**INPUT**
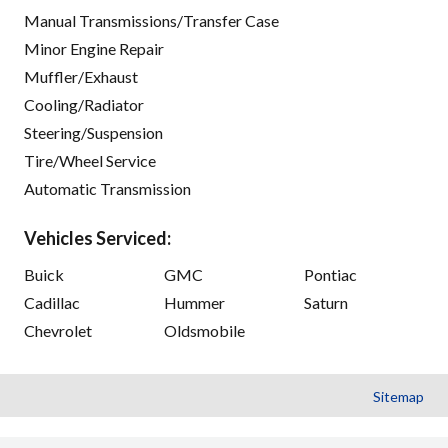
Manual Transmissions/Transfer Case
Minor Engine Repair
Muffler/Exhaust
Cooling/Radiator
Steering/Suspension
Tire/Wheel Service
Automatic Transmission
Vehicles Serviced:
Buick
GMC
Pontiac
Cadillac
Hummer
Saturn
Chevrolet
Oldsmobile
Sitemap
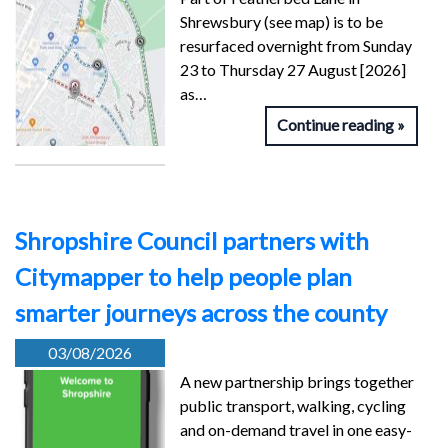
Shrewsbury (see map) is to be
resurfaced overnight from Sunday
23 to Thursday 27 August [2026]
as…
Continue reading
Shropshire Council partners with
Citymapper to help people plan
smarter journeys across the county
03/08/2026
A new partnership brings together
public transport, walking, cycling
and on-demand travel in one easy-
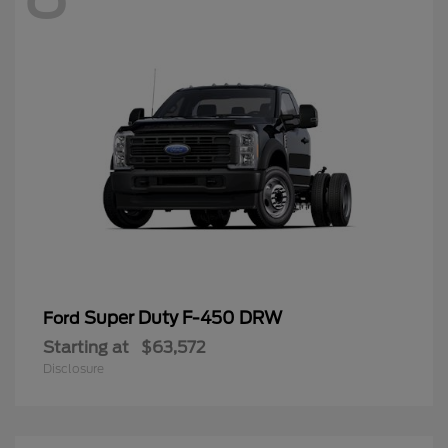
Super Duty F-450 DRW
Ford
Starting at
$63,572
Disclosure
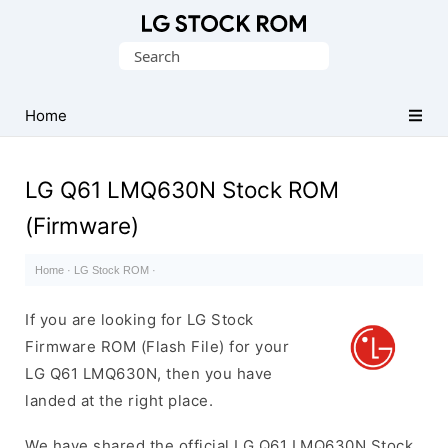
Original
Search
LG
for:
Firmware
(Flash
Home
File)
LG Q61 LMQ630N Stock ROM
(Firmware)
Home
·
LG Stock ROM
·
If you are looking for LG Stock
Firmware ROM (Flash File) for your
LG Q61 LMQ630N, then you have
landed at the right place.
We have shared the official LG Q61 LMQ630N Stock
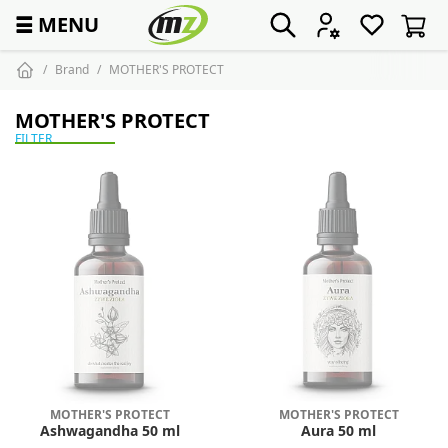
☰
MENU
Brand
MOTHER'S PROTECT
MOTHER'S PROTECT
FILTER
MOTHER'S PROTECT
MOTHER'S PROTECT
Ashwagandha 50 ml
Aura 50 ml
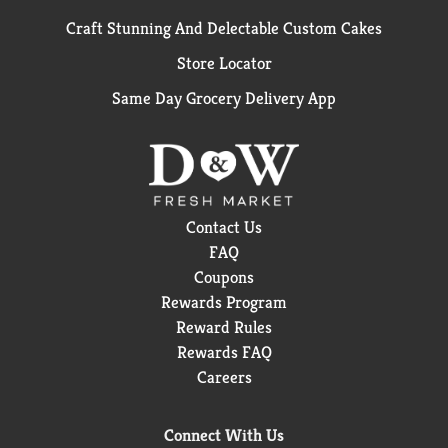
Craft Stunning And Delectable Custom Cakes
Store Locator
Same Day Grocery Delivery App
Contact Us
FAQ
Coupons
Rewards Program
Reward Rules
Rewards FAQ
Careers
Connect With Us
...
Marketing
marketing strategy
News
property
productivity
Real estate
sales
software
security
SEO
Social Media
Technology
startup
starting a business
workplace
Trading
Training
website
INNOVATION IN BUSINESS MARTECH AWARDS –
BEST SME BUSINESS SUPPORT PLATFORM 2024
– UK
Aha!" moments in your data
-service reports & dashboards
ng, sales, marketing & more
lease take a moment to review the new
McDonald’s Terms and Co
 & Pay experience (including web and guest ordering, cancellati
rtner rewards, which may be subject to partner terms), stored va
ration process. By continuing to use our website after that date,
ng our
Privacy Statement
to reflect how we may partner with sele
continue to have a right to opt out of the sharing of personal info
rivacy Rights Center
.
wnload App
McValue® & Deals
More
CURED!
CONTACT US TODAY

**ACTIVITY**
Exactly the lines above, from the one containing "Cooling/Radiator" down to the one containing "Connect With Us", are to be repeated, including both ends. Pictures are not part of the copy.

**ANSWER BELOW**
Cooling/Radiator
Steering/Suspension
Tire/Wheel Service
Automatic Transmission
Vehicles Serviced:
Buick
GMC
Pontiac
Cadillac
Hummer
Saturn
Chevrolet
Oldsmobile
Sitemap
Shrewsbury (see map) is to be
resurfaced overnight from Sunday
23 to Thursday 27 August [2026]
as…
Continue reading
Shropshire Council partners with
Citymapper to help people plan
smarter journeys across the county
03/08/2026
A new partnership brings together
public transport, walking, cycling
and on-demand travel in one easy-
Super Duty F-450 DRW
Ford
Starting at
$63,572
Disclosure
Original
Search
LG
for:
Firmware
(Flash
Home
File)
LG Q61 LMQ630N Stock ROM
(Firmware)
Home
·
LG Stock ROM
·
If you are looking for LG Stock
Firmware ROM (Flash File) for your
LG Q61 LMQ630N, then you have
landed at the right place.
We have shared the official LG Q61 LMQ630N Stock
☰
MENU
Brand
MOTHER'S PROTECT
MOTHER'S PROTECT
FILTER
MOTHER'S PROTECT
MOTHER'S PROTECT
Ashwagandha 50 ml
Aura 50 ml
Craft Stunning And Delectable Custom Cakes
Store Locator
Same Day Grocery Delivery App
Contact Us
FAQ
Coupons
Rewards Program
Reward Rules
Rewards FAQ
Careers
Connect With Us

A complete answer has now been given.